【OPIE’18】昭和オプトロニクス,光の操作技術を提案

昭和オプトロニクスは光技術総合展示会OPIE’18にて,顧客の要望に応じて光を自在に操作する技術の提案を行なっている。今回,具体的な提案例として,「高パワー演色可変白色LED照明」「ビーム分岐ユニット」「ビームプロファイル制御」のパネル展示をしている。

このうち「高パワー演色可変白色LED照明」は,RGBのLEDを組み合わせて白色光源とするユニット。メリットとして,各LED毎に光量の調整が可能なほか,色温度がハロゲンランプに匹敵することや,光線による被照射物の発熱が低いので,医療用の低侵襲性光源として利用が可能なことを挙げている。

応用としては高輝度顕微鏡観察や蛍光顕微鏡といったイメージングの他,照明スペクトルの変化を必要とする様々なアプリケーションに適用できるとしている。

「ビーム分岐ユニット」は,1台のレーザー光源からのレーザー光を複数に分岐することができる装置。1台のレーザー光源が複数のレーザー光源の役割を果たすので,多数のレーザー光源を使用するのと比べ,省スペース,省コストが実現できるほか,加工においては,1台のレーザー光源から複数個所の同時加工が可能となる。

分岐比をそれぞれ任意の割合に設定できるので,均等に分配することはもちろん,例えば6kWのレーザーを3,2,1kWといった比率で分配することも可能。レーザーの入出射は直接にもファイバーにも対応する。

「ビームプロファイル制御」は,その名の通りビームプロファイル/集光スポットを制御する技術。具体的には,ビームプロファイルと集光スポットを楕円→円,円→ラインのように操作することができる。

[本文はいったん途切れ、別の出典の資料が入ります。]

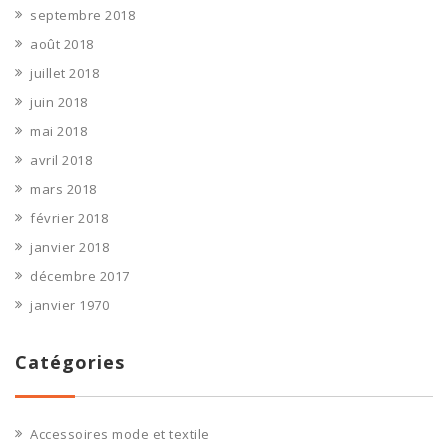
septembre 2018
août 2018
juillet 2018
juin 2018
mai 2018
avril 2018
mars 2018
février 2018
janvier 2018
décembre 2017
janvier 1970
Catégories
Accessoires mode et textile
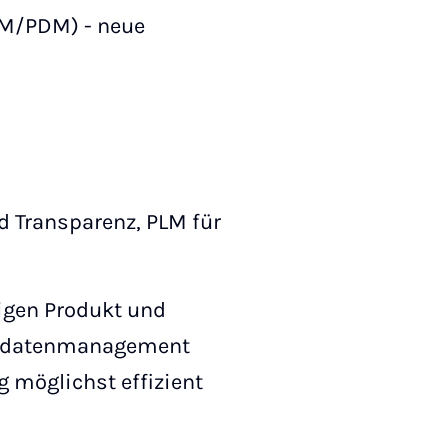
LM/PDM) - neue
d Transparenz, PLM für
tigen Produkt und
uktdatenmanagement
 möglichst effizient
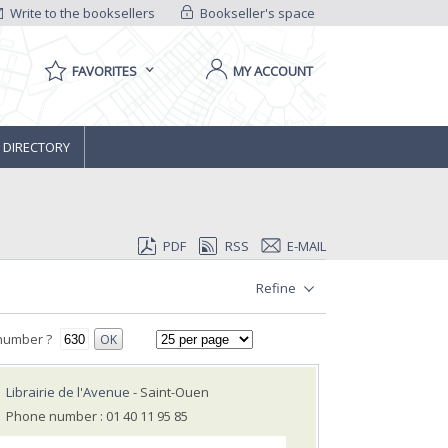
Write to the booksellers
Bookseller's space
FAVORITES
MY ACCOUNT
 DIRECTORY
PDF
RSS
E-MAIL
Refine
number ?
OK
Librairie de l'Avenue
- Saint-Ouen
Phone number : 01 40 11 95 85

レーザーの穴あけ加工に応用すれば加工穴の真円度の向上が期待できるほか,レーザー溶接やレーザークラッディングでは集光点のビームプロファイルを変えることで,加工精度や加工効率の向上が見込める。また,Fθレンズと組み合わせれば,視野内の集光スポットの真円度を揃えることができるなど,加工用途での応用が広い。

同社ではこうした光学技術に対するニーズをOPIE’18を通じて調査すると共に,実際の要望に対しては製品化も行なっていくとしている。